Limitations & Future Work

  • Does not support simultaneous text and SVG output in a single pass: Currently requires separate runs for page-level text parsing and region-level SVG decoding.
  • Complex real-world photos cannot be represented using SVG: The method is only applicable to graphics that can be "algorithmically described."
  • Non-uniqueness of SVG code: The same image can be generated by multiple different SVG codes, which increases training difficulty.
  • vs GOT-OCR / DeepSeek-OCR: These are end-to-end text OCR models that do not handle graphics. MOCR expands its scope to graphics, making it more comprehensive.
  • vs UniSVG / StarVector: These models focus on the single task of image-to-SVG. MOCR performs both text OCR and graphics parsing within a unified framework.

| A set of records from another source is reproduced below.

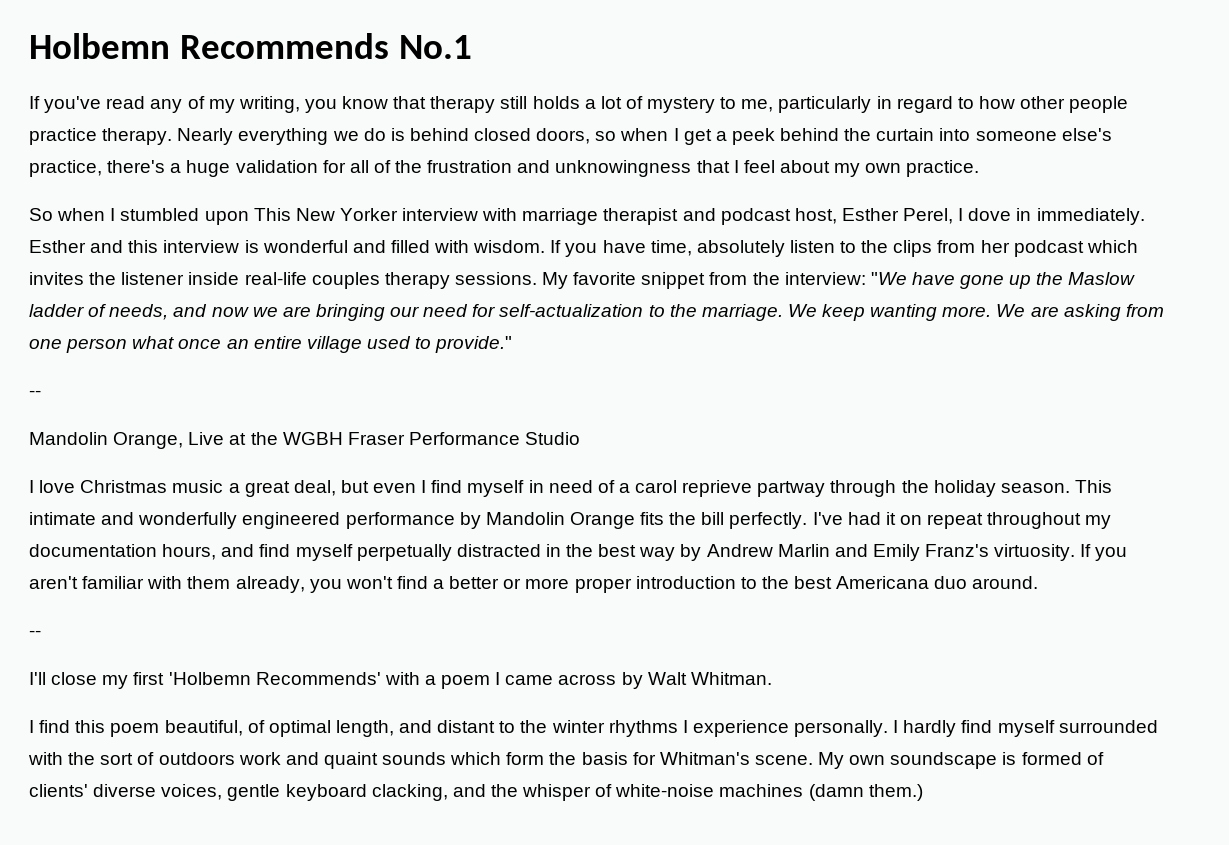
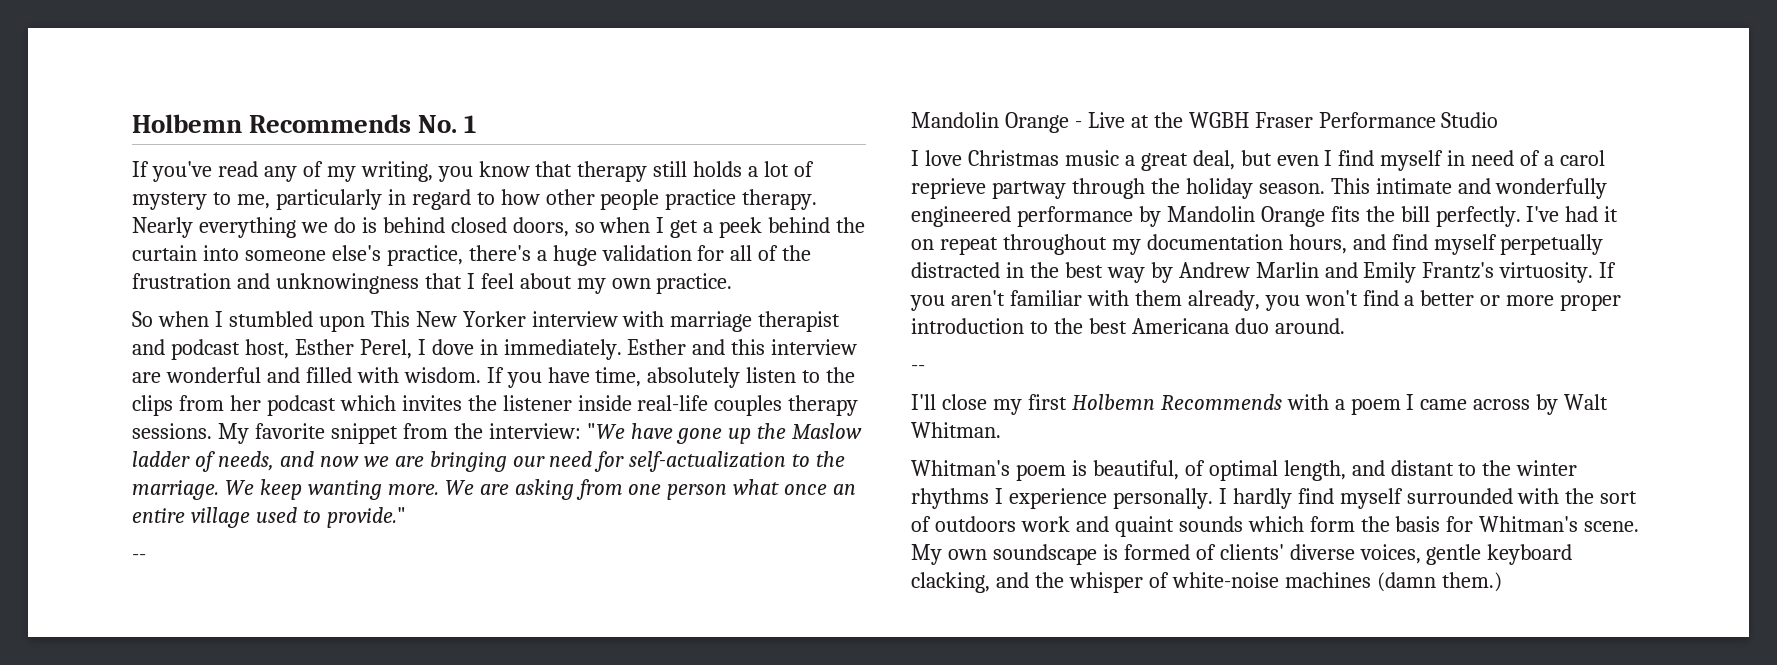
[29,33,472,59] Holbemn Recommends No.1 -> [132,114,477,133] Holbemn Recommends No. 1
[244,240,259,253] is -> [132,372,161,383] are
[113,432,184,449] Orange, -> [1004,112,1082,133] Orange -
[925,544,990,557] Franz's -> [1422,262,1495,279] Frantz's
[168,672,381,685] 'Holbemn Recommends' -> [1071,394,1282,410] Holbemn Recommends
[29,720,160,737] I find this poem -> [911,460,1087,481] Whitman's poem is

  • Insights: The concept of "parsing everything into executable code" shares commonalities with CodePercept—using code/SVG as representations that are more precise than natural language.

Rating

  • Novelty: ⭐⭐⭐⭐ The paradigm of elevating graphics to a first-class parsing target is novel, though the technical components themselves are relatively standard.

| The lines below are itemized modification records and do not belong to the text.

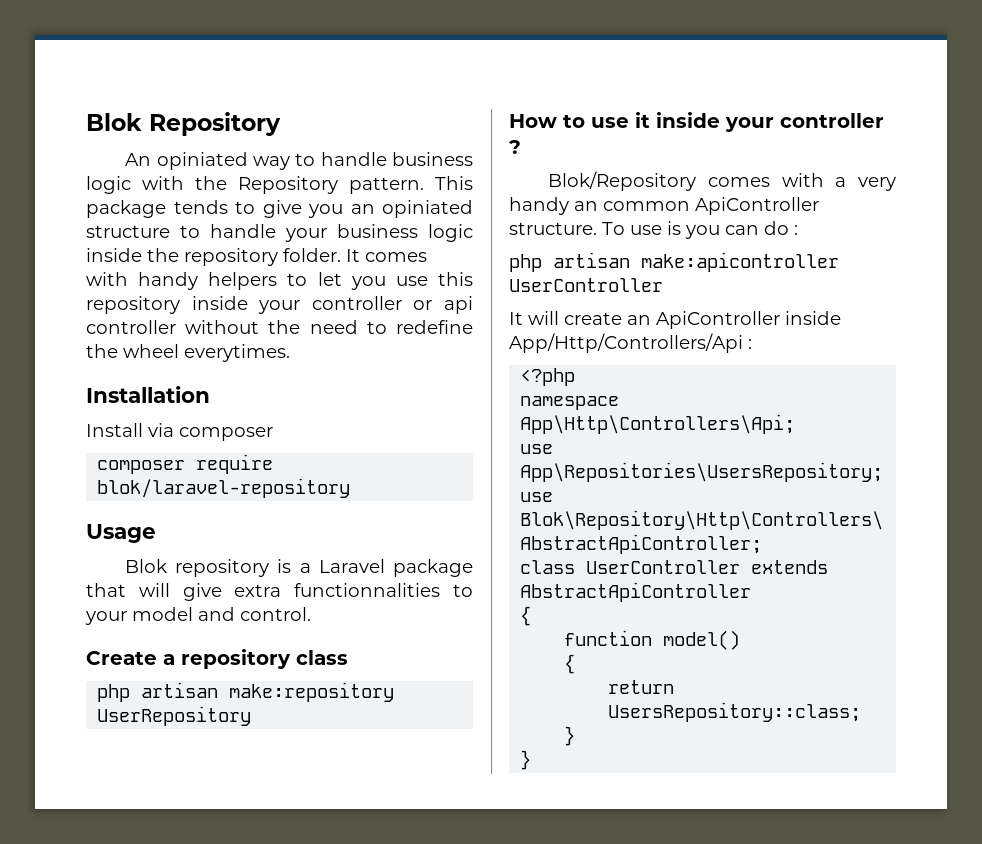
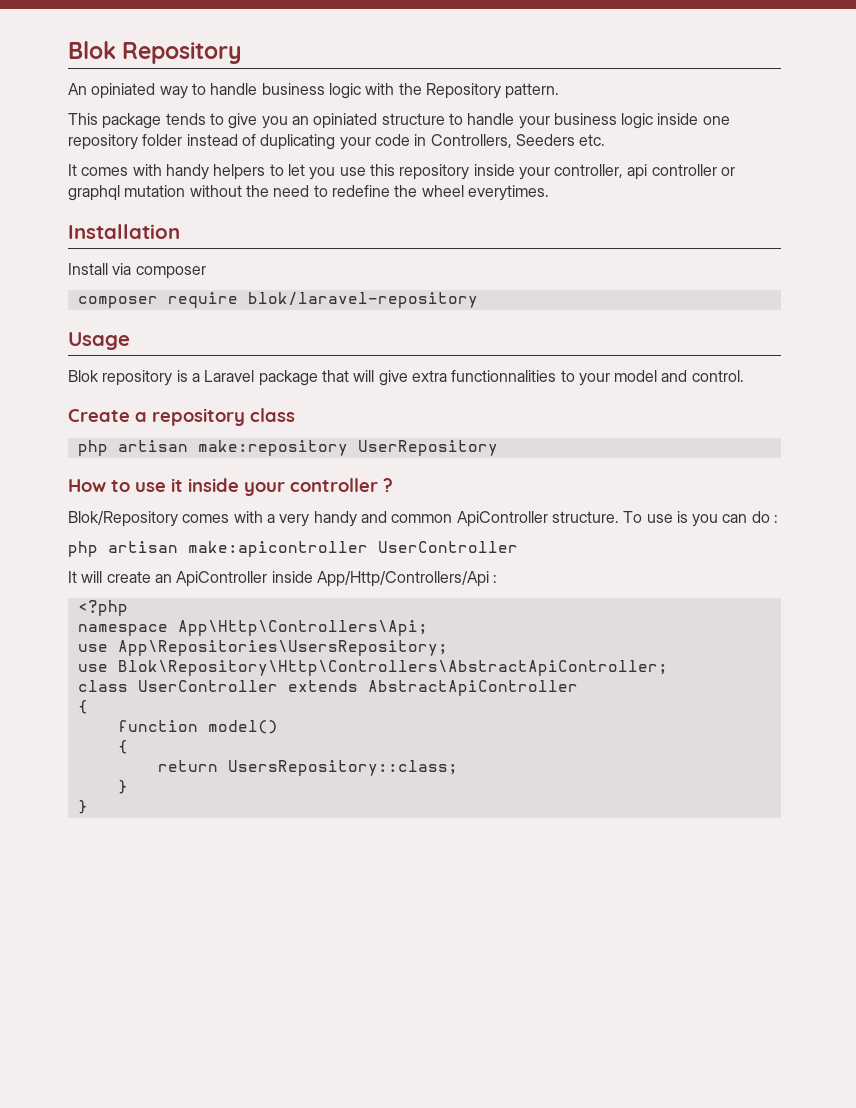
(424, 185) none -> (560, 91) //
[147,248,341,266] the repository folder. -> [702,116,730,125] [68,134,606,150] one repository folder instead of duplicating your code in Controllers, Seeders etc. //
[311,296,473,314] [86,320,176,334] controller or api controller -> [554,164,736,180] [68,185,186,201] controller, api controller or graphql mutation
[574,201,598,211] an -> [360,511,387,523] and

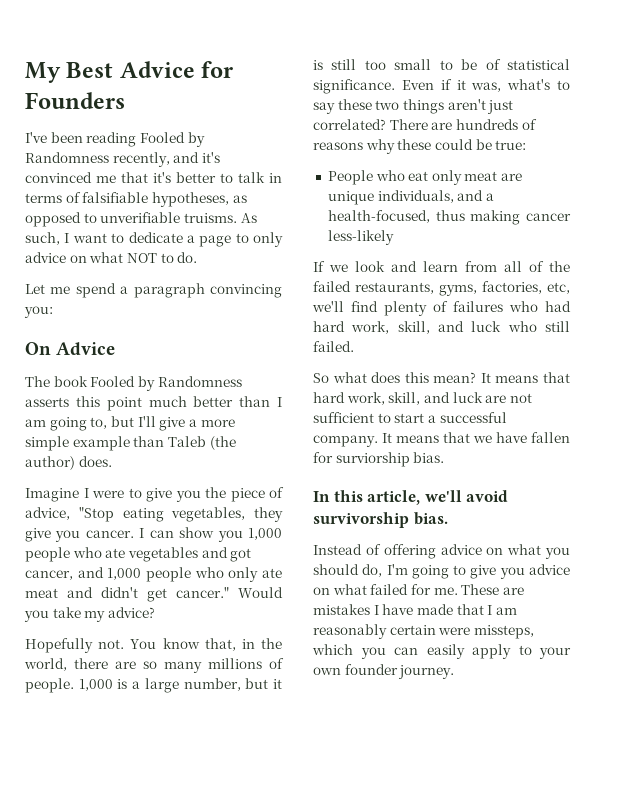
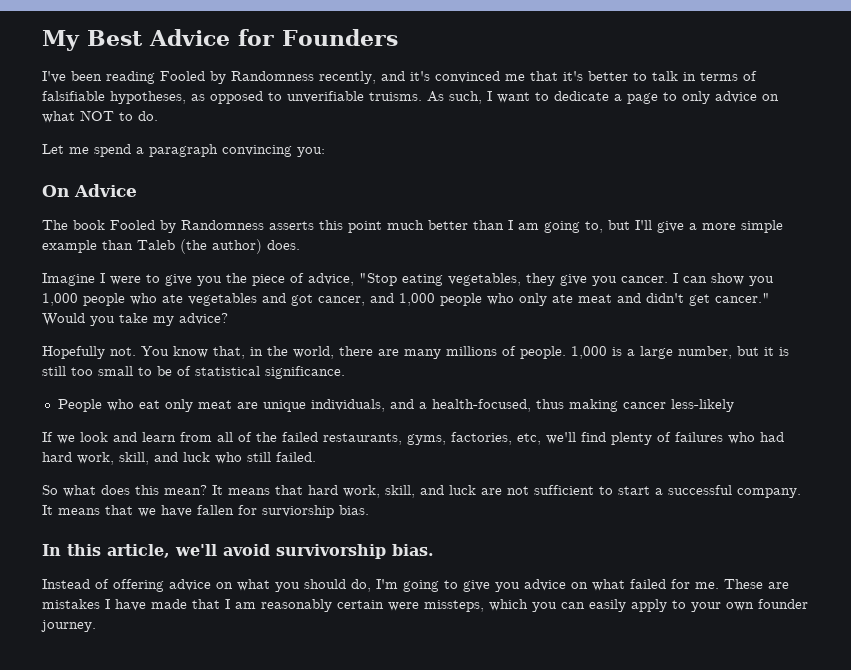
[143,661,157,669] so -> (399, 352) none
[401,79,570,92] [313,99,514,114] [313,119,537,130] [313,139,527,154] Even if it was, what's to say these two things aren't just correlated? There are hundreds of reasons why these could be true: -> (345, 372) none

  • Experimental Thoroughness: ⭐⭐⭐⭐⭐ Dual evaluation on document parsing and graphics parsing, leveraging the Elo system, olmOCR-Bench breakdown, and 6 SVG benchmarks.
  • Writing Quality: ⭐⭐⭐⭐ Highly systematic, though the paper is quite long.
  • Value: ⭐⭐⭐⭐⭐ Extremely significant contribution to the Document AI community, open-sourcing a 3B model, data engine, and a new evaluation paradigm.